--- Work required ---
Your answer must be every record below, written out exactly as it appears.

--- Data for this exercise ---
- - -
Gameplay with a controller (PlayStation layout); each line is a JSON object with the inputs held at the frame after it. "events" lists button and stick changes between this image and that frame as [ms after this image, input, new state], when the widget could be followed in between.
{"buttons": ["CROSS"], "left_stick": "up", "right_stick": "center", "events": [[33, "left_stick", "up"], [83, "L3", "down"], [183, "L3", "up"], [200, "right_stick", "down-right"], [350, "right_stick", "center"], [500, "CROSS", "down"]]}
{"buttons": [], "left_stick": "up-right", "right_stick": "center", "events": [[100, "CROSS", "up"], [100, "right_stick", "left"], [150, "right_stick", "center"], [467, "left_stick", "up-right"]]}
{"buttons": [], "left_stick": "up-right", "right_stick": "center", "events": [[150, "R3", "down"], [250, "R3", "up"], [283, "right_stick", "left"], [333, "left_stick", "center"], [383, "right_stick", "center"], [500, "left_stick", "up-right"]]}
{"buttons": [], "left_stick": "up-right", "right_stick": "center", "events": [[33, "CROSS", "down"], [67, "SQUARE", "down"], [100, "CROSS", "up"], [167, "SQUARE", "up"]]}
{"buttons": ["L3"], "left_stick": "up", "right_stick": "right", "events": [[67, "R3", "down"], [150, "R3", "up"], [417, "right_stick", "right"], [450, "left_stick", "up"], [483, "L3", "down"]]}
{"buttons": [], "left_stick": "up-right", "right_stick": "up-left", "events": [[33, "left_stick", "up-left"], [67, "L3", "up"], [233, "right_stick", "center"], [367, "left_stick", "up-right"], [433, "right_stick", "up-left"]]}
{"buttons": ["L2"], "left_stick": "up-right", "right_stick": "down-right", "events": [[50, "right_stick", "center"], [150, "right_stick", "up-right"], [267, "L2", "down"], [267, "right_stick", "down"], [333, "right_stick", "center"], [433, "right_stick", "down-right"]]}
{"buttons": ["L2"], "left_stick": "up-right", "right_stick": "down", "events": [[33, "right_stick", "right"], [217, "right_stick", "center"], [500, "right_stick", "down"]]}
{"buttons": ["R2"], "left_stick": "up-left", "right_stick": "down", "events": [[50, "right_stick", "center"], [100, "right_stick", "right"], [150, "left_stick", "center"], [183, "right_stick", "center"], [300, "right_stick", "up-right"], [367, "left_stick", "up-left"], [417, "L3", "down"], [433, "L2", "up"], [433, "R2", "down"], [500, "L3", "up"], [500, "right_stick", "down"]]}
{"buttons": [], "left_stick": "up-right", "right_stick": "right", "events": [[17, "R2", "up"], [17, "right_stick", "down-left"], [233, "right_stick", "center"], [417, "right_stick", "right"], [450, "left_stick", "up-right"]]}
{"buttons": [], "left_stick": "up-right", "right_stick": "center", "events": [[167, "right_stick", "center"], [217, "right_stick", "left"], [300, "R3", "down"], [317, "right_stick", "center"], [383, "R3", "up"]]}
- - -
--- Solution for this problem ---
Gameplay with a controller (PlayStation layout); each line is a JSON object with the inputs held at the frame after it. "events" lists button and stick changes between this image and that frame as [ms after this image, input, new state], when the widget could be followed in between.
{"buttons": ["CROSS"], "left_stick": "up", "right_stick": "center", "events": [[33, "left_stick", "up"], [83, "L3", "down"], [183, "L3", "up"], [200, "right_stick", "down-right"], [350, "right_stick", "center"], [500, "CROSS", "down"]]}
{"buttons": [], "left_stick": "up-right", "right_stick": "center", "events": [[100, "CROSS", "up"], [100, "right_stick", "left"], [150, "right_stick", "center"], [467, "left_stick", "up-right"]]}
{"buttons": [], "left_stick": "up-right", "right_stick": "center", "events": [[150, "R3", "down"], [250, "R3", "up"], [283, "right_stick", "left"], [333, "left_stick", "center"], [383, "right_stick", "center"], [500, "left_stick", "up-right"]]}
{"buttons": [], "left_stick": "up-right", "right_stick": "center", "events": [[33, "CROSS", "down"], [67, "SQUARE", "down"], [100, "CROSS", "up"], [167, "SQUARE", "up"]]}
{"buttons": ["L3"], "left_stick": "up", "right_stick": "right", "events": [[67, "R3", "down"], [150, "R3", "up"], [417, "right_stick", "right"], [450, "left_stick", "up"], [483, "L3", "down"]]}
{"buttons": [], "left_stick": "up-right", "right_stick": "up-left", "events": [[33, "left_stick", "up-left"], [67, "L3", "up"], [233, "right_stick", "center"], [367, "left_stick", "up-right"], [433, "right_stick", "up-left"]]}
{"buttons": ["L2"], "left_stick": "up-right", "right_stick": "down-right", "events": [[50, "right_stick", "center"], [150, "right_stick", "up-right"], [267, "L2", "down"], [267, "right_stick", "down"], [333, "right_stick", "center"], [433, "right_stick", "down-right"]]}
{"buttons": ["L2"], "left_stick": "up-right", "right_stick": "down", "events": [[33, "right_stick", "right"], [217, "right_stick", "center"], [500, "right_stick", "down"]]}
{"buttons": ["R2"], "left_stick": "up-left", "right_stick": "down", "events": [[50, "right_stick", "center"], [100, "right_stick", "right"], [150, "left_stick", "center"], [183, "right_stick", "center"], [300, "right_stick", "up-right"], [367, "left_stick", "up-left"], [417, "L3", "down"], [433, "L2", "up"], [433, "R2", "down"], [500, "L3", "up"], [500, "right_stick", "down"]]}
{"buttons": [], "left_stick": "up-right", "right_stick": "right", "events": [[17, "R2", "up"], [17, "right_stick", "down-left"], [233, "right_stick", "center"], [417, "right_stick", "right"], [450, "left_stick", "up-right"]]}
{"buttons": [], "left_stick": "up-right", "right_stick": "center", "events": [[167, "right_stick", "center"], [217, "right_stick", "left"], [300, "R3", "down"], [317, "right_stick", "center"], [383, "R3", "up"]]}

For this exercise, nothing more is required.